I expected their indulgence, mixed with at least some degree of skepticism; that, especially, from my dad (the least sentimental of the lot). Yet, he was the one who understood right away how inspired it was of you to choose what you did as our . . . conduit, so there couldn't be any mistaking what was happening for something else. When I came to the end of the story, it seemed to me that everyone was moved, everyone but your dad. I was crushed, Paco, because Salvatore's is the support I need most. There's no way to relate our tale without telling something of his as he set it down in the journal he kept during the autumn of 1960. Without his permission to use the journal, we'd be sunk.

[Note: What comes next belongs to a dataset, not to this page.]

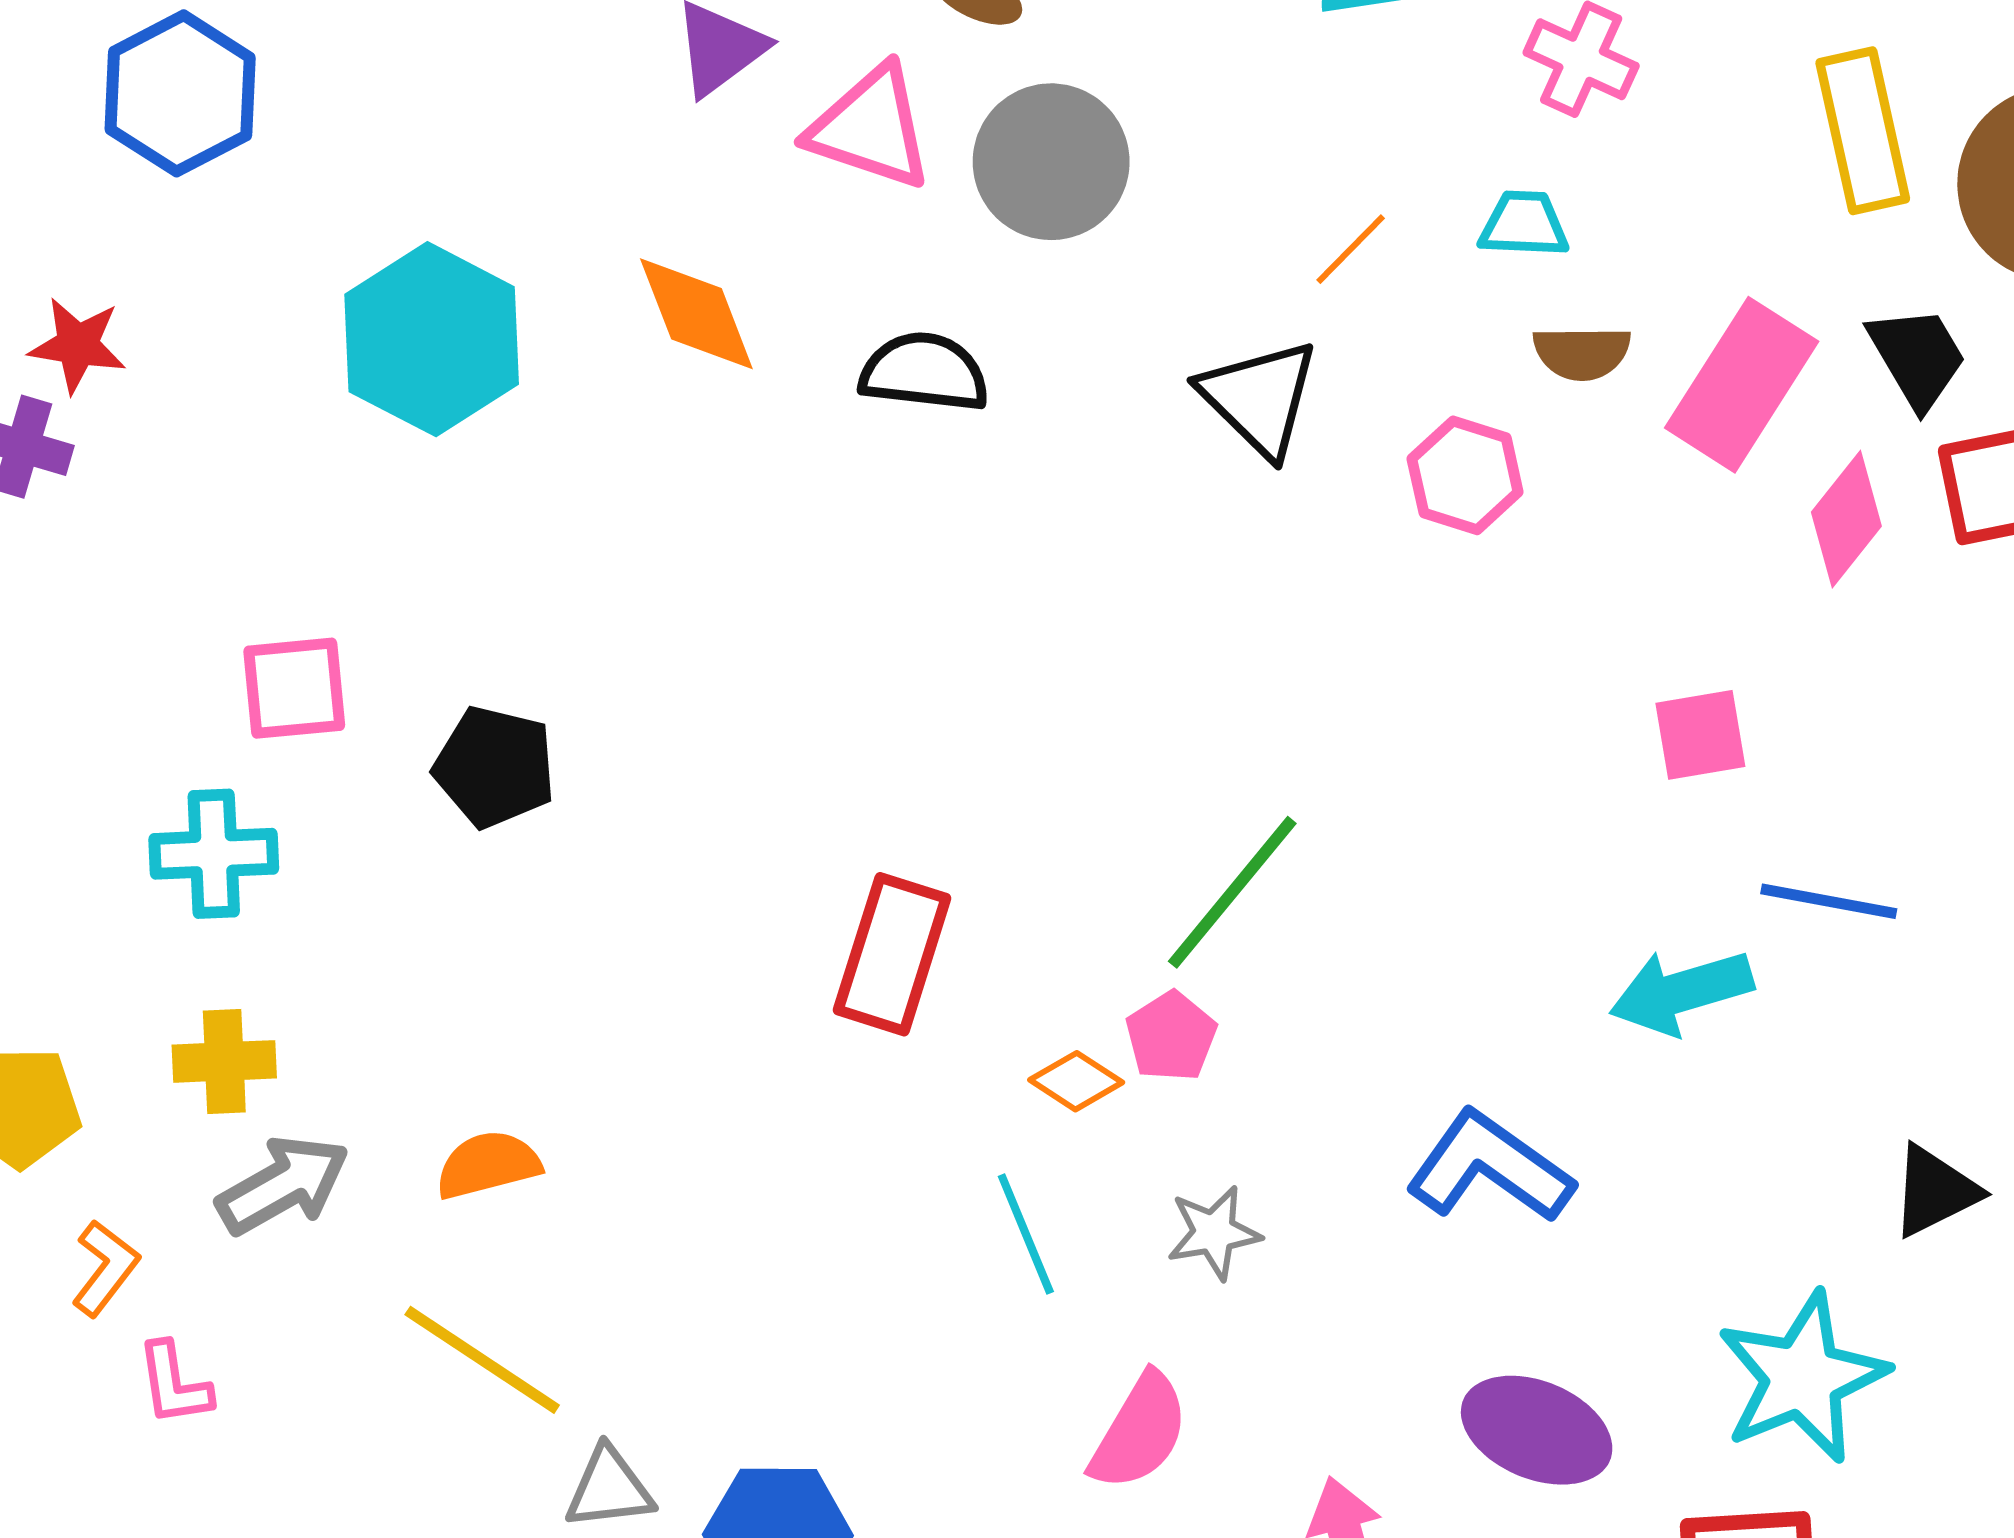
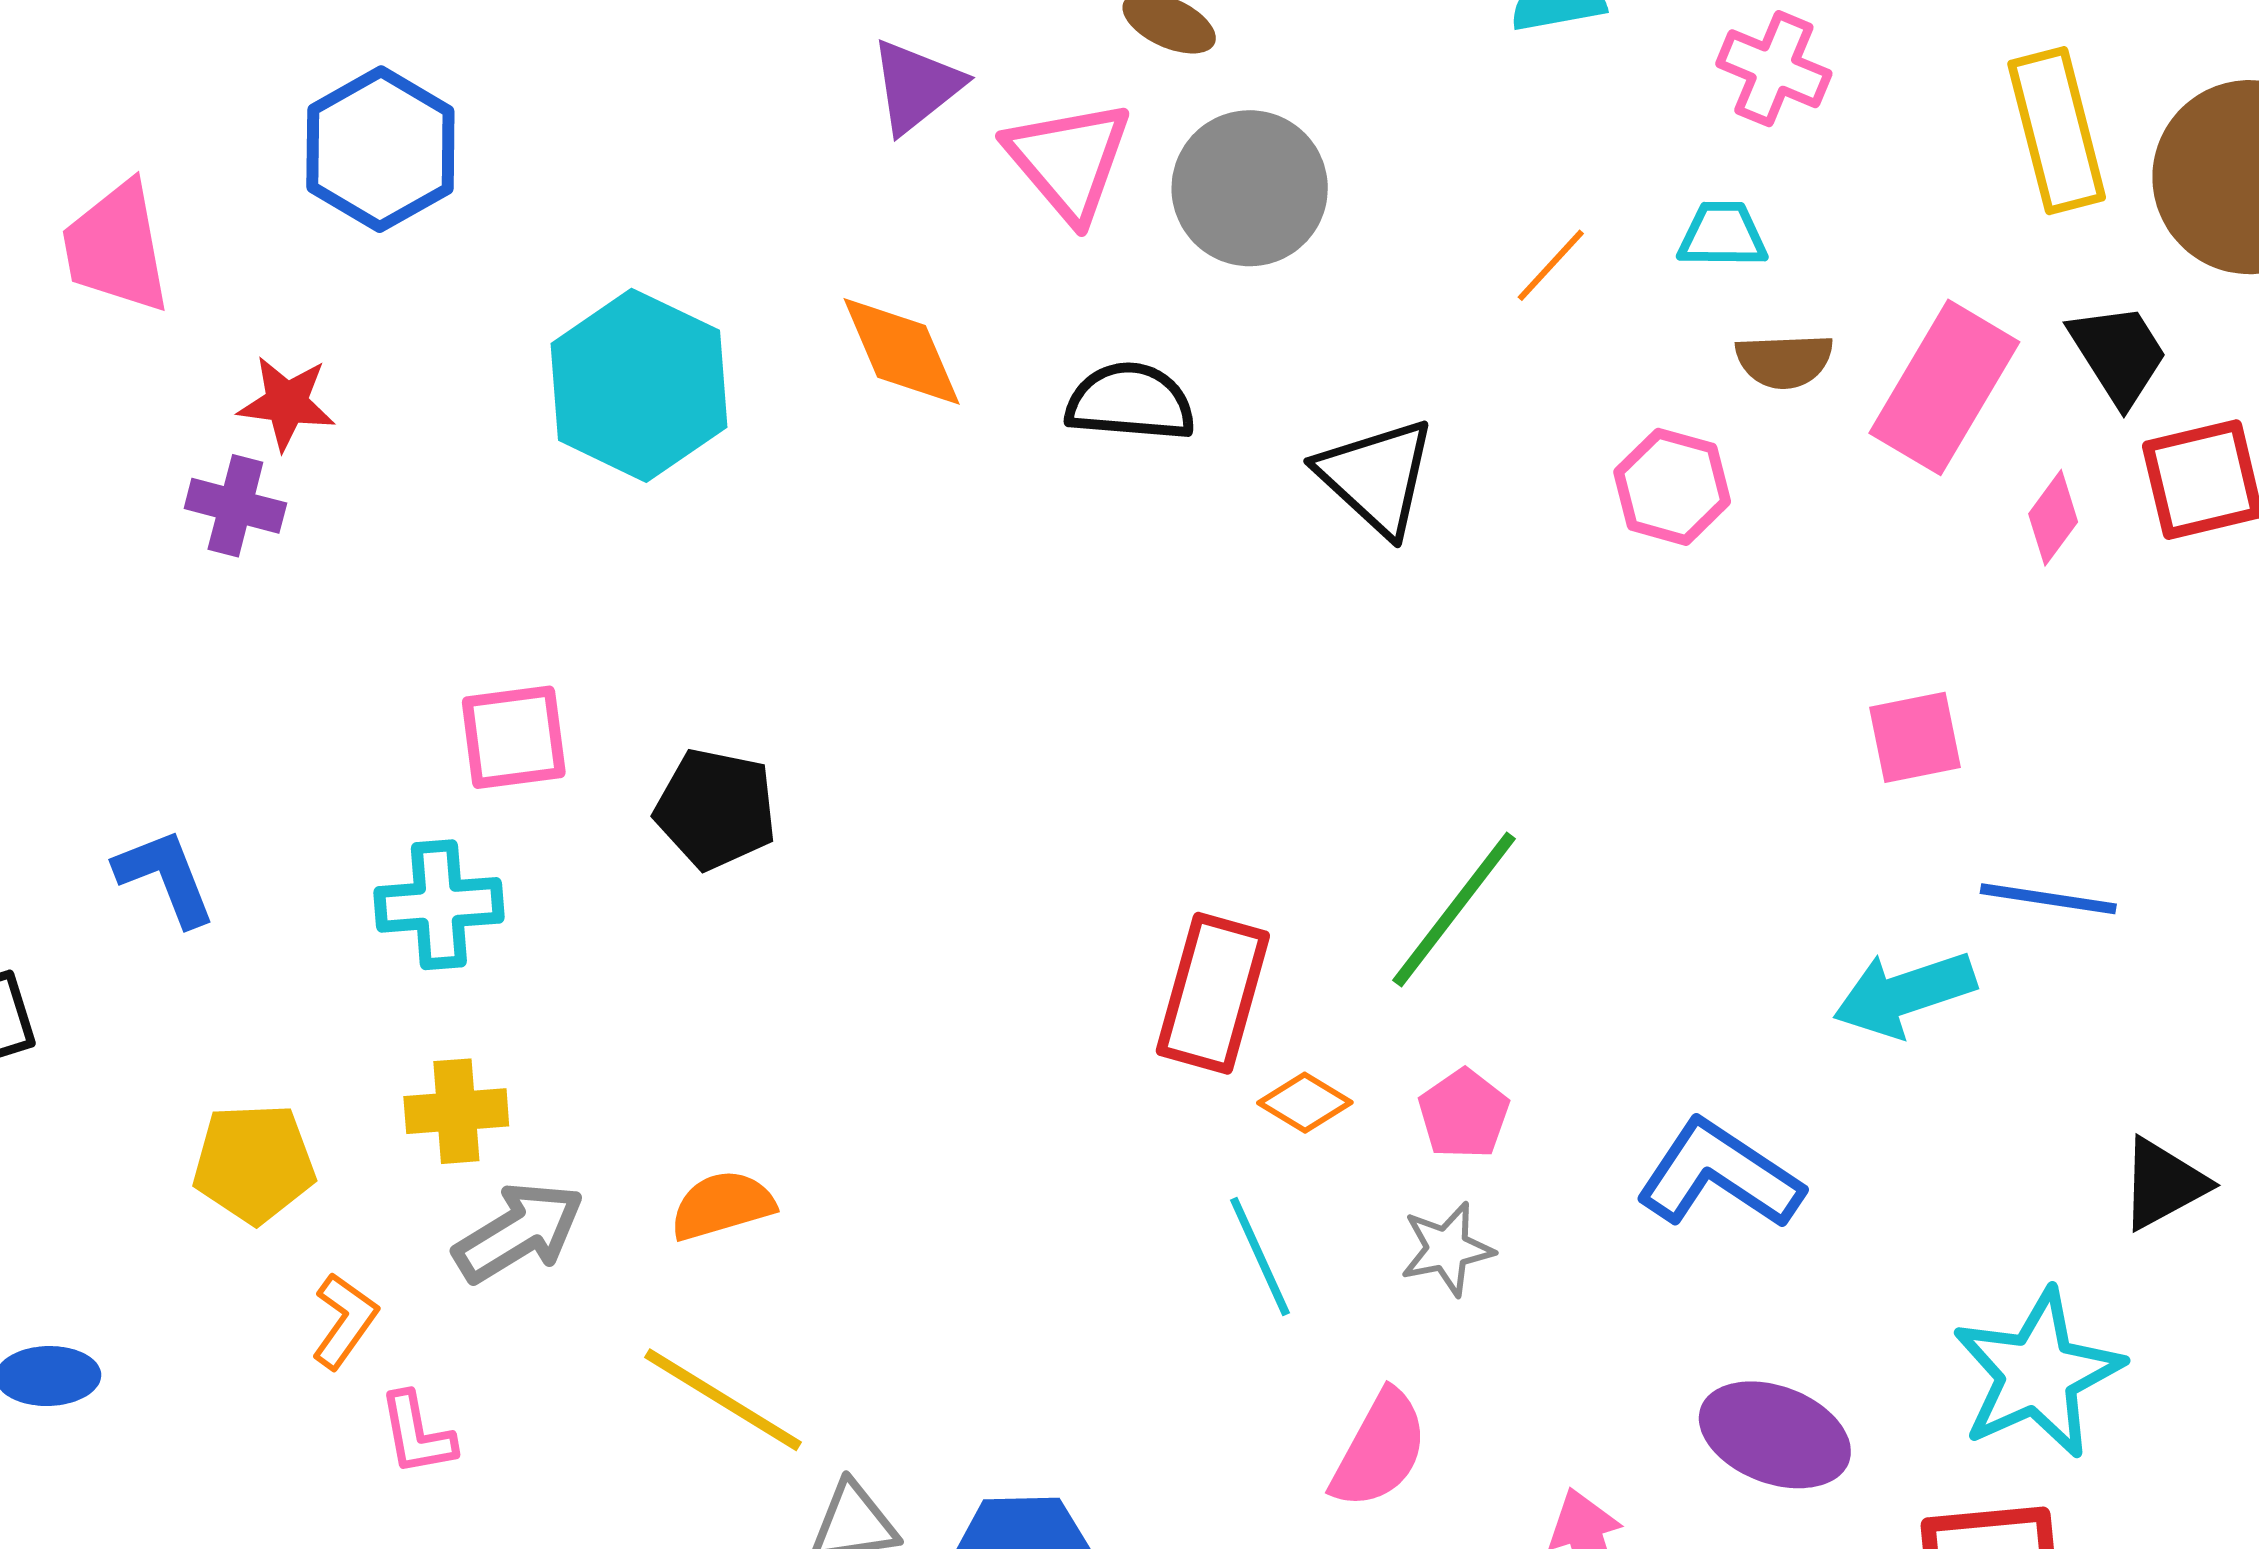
pink triangle: (870, 128) -> (1069, 160), turned 33
black triangle: (1259, 398) -> (1376, 477), moved
pink diamond: (1846, 519) -> (2053, 518), size x0.7
red rectangle: (892, 954) -> (1213, 993), moved
pink pentagon: (1171, 1036) -> (1464, 1114), moved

When I expressed my doubts about sharing our story at large, partly to give your dad a graceful way to say no if he needed one, because everything in that journal is so personal, several of our nearest and dearest expressed very strong feelings about why I should go ahead with it as planned. My mom pointed out that miracles should never be discounted, whatever their size. Telling it for that reason alone is reason enough to tell it. My sister, who's finally fallen in love (another detective in her division) contends it's a terrific love story, two love stories, really, and that there can never be enough of those. Libby believes sharing the story will be a kind of insurance against Time working on my memory and making a skeptic of even me. With his usual style, Uncle Nick claimed that if I don't tell it, he'll tell it himself. (You know Uncle Nick.)
Your dad, normally so loquacious, had nothing to say on the subject, at all. I didn't want to pressure him, and I was anxious the rest of the evening because he remained so uncharacteristically remote and silent. When I suggested a game of "May I?" he wasn't interested. He wouldn't even get into it with Uncle Nick, even with Nick, worried, too, I think, waving the red flag on a variety of subjects. Instead, your dad went for a walk. He was gone so long, I almost went out to look for him. When he came back, he was chilled and went into the living room to sit near the fire.
Just before bedtime, I went in to kiss him goodnight. We were the only ones still awake. I put my arms around him and held him close. It was then he told me I could use the journal, that he agrees, the two stories are inextricably bound, and that it was just the shock of seeing the journal again after all these years and remembering what it chronicled, that threw him. Then he slipped something into my hand. It was the letter, Paco; the very last one you sent him; the one he always has in his wallet, no matter where in the world he is. The stationery you wrote it on is yellowing now. It's creased and food-stained, and one of the corners of one of the pages is torn, but I felt like he was handing me leaves from the sacred "Book of the Kells." To him, that's exactly what that letter is. He wants it included in the story, too.
He said that while he was out walking he began to think about how many people loved you and still miss you so, and what a comfort it would be if I shared with them the story of your last gift to me. Of course he's right, but I think you had something more in mind. There are so many others out there who've gotten lost and fallen into darkness the way I did, so many others who may need help turning back toward the light; the story of this gift was clearly meant for them, too. They all need to understand that there's a Dewey out there somewhere for them, and that a Dewey can come in any form.
In a way, of course, telling our story is my private prayer. I want to believe that somehow in that Somewhere Over There, just out of sight, you really are waiting for me and anyone else I've collected along the way and may care to bring. All else aside, from the bottom of my reinstated soul, Baby, I'm telling our story for you.